Researchers at the National Centre for Atmospheric Science (NCAS) have tracked air pollution emissions across North America as part of a six-week study in Toronto with York University.
To build a more complete picture of poor air quality across North America, a team of scientists used satellites, research aircraft, monitoring vehicles and stationary sensors to detect the sources of air pollution. The extensive scope of the study included observing emissions from transport, industry, agriculture, consumer products and wildfires.
Dr Pete Edwards, an atmospheric chemist at NCAS and the University of York, said, “The six-week study is known as The Toronto Halogens, Emissions, Contaminants and Inorganics eXperiment (THE CIX). It’s a ground-site measurement campaign associated with the large-scale program Atmospheric Emissions and Reactions Observed from Megacities to Marine Areas (AEROMMA), which is led by the US National Oceanic and Atmospheric Administration [NOAA].”

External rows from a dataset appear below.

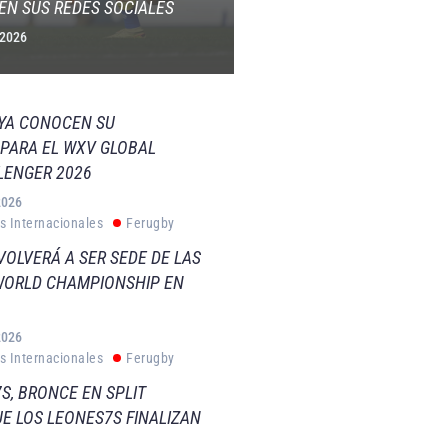
EN SUS REDES SOCIALES
 2026
 YA CONOCEN SU
PARA EL WXV GLOBAL
LENGER 2026
2026
s Internacionales
Ferugby
VOLVERÁ A SER SEDE DE LAS
WORLD CHAMPIONSHIP EN
2026
s Internacionales
Ferugby
S, BRONCE EN SPLIT
E LOS LEONES7S FINALIZAN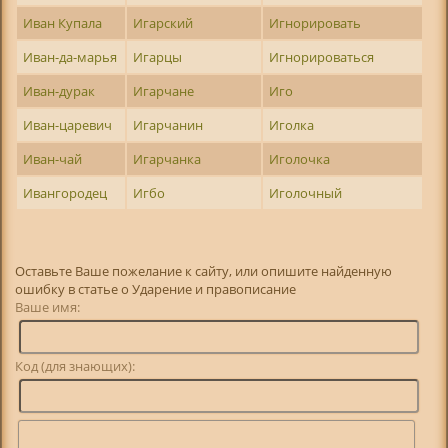
Иван Купала
Игарский
Игнорировать
Иван-да-марья
Игарцы
Игнорироваться
Иван-дурак
Игарчане
Иго
Иван-царевич
Игарчанин
Иголка
Иван-чай
Игарчанка
Иголочка
Ивангородец
Игбо
Иголочный
Оставьте Ваше пожелание к сайту, или опишите найденную
ошибку в статье о Ударение и правописание
Ваше имя:
Код (для знающих):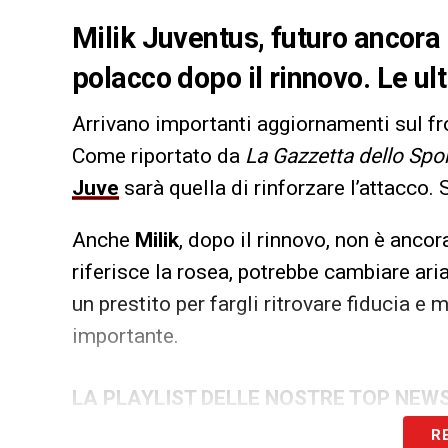
Milik Juventus, futuro ancora i
polacco dopo il rinnovo. Le u
Arrivano importanti aggiornamenti sul fr
Come riportato da
La Gazzetta dello Spo
Juve
sarà quella di rinforzare l’attacco. 
Anche
Milik
, dopo il rinnovo, non è ancor
riferisce la rosea, potrebbe cambiare ari
un prestito per fargli ritrovare fiducia e
importante.
LA PLAYLIST DELLE NOSTRE TOP NEW
R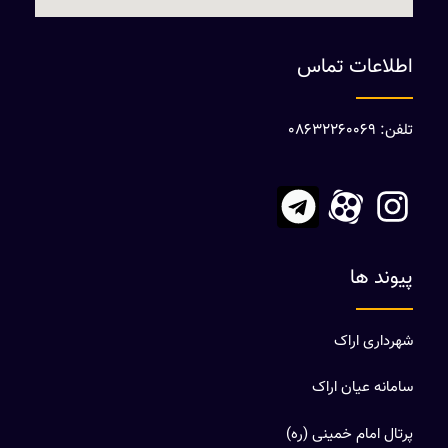
اطلاعات تماس
تلفن: 08632260069
پیوند ها
شهرداری اراک
سامانه عیان اراک
پرتال امام خمینی (ره)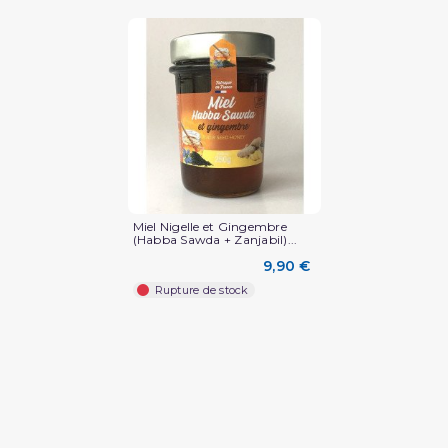
Miel Nigelle et Gingembre
(Habba Sawda + Zanjabil)...
9,90 €
Rupture de stock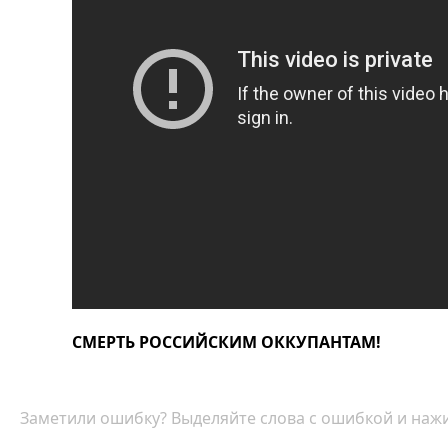
СМЕРТЬ РОССИЙСКИМ ОККУПАНТАМ!
Заметили ошибку? Выделяйте слова с ошибкой и нажи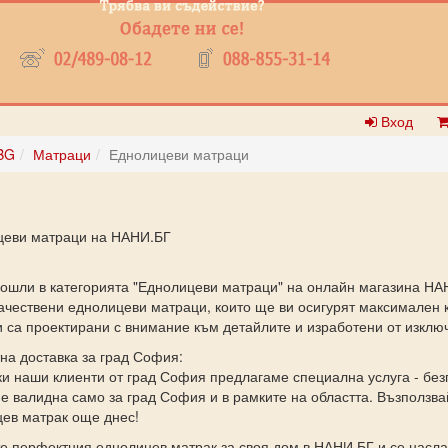
Вход
BG
Матраци
Еднолицеви матраци
цеви матраци на НАНИ.БГ
ошли в категорията "Еднолицеви матраци" на онлайн магазина НА
ачествени еднолицеви матраци, които ще ви осигурят максимален 
 са проектирани с внимание към детайлите и изработени от изклю
на доставка за град София:
ки наши клиенти от град София предлагаме специална услуга - без
е валидна само за град София и в рамките на областта. Възползва
ев матрак още днес!
е перфектния еднолицев матрак за своя дом в НАНИ.БГ и се насла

Both the THE CIX study and the wider AEROMMA project aim to quantify the emissions that are contributing to poorer air quality, and to understand how these emissions react with one another in the air. Findings from THE CIX and AEROMMA will be shared with state and local environmental officials to inform decisions about the most effective ways to reduce air pollution.
Air pollution is predominantly caused by emissions of nitrogen oxide gases (NOX) and volatile organic compounds (VOCs). These emissions contribute to the formation of ‘ground-level ozone’, a harmful air pollutant that can trigger several health issues.
The sources of these emissions have changed over recent decades. Emissions of NOX and VOCs from vehicles have fallen significantly. However, consumer and industrial volatile chemical products (VCPs) are an increasing source of VOC emissions.
VCPs include a number of everyday products, such as paint, domestic cleaning agents and perfume, and are a large source of VOC emissions in densely populated urban areas. Every product releases a different set of VOCs into the air, leaving behind a kind of chemical fingerprint. These chemicals then interact with one another in the air, sometimes creating new pollutants in a process known as secondary formation.
This summer wildfires have raged across Canada, and recent figures released by the Canadian Interagency Forest Fire Centre reported 909 active wildfires. In June 2023, many cities across North America were engulfed by smoke from the wildfires. The air pollution caused by the smoke led to health officials distributing face masks and advising people to stay indoors.
Preliminary results from the THE CIX study have directly observed negative impacts on Toronto’s air quality caused by wildfire smoke. These results show not only the expected increase in pollutants such as particulate matter but also changes in atmospheric chemistry, such as increases in gas-phase chlorine compounds, which can influence the subsequent formation of secondary pollutants like ozone.
As global temperatures continue to rise, dry weather and heatwaves create conditions in which extreme wildfires are more likely to occur. It is anticipated that the frequency and intensity of wildfires will increase because of global warming. For this reason, NCAS finds it important to understand the impacts of wildfire smoke on air quality.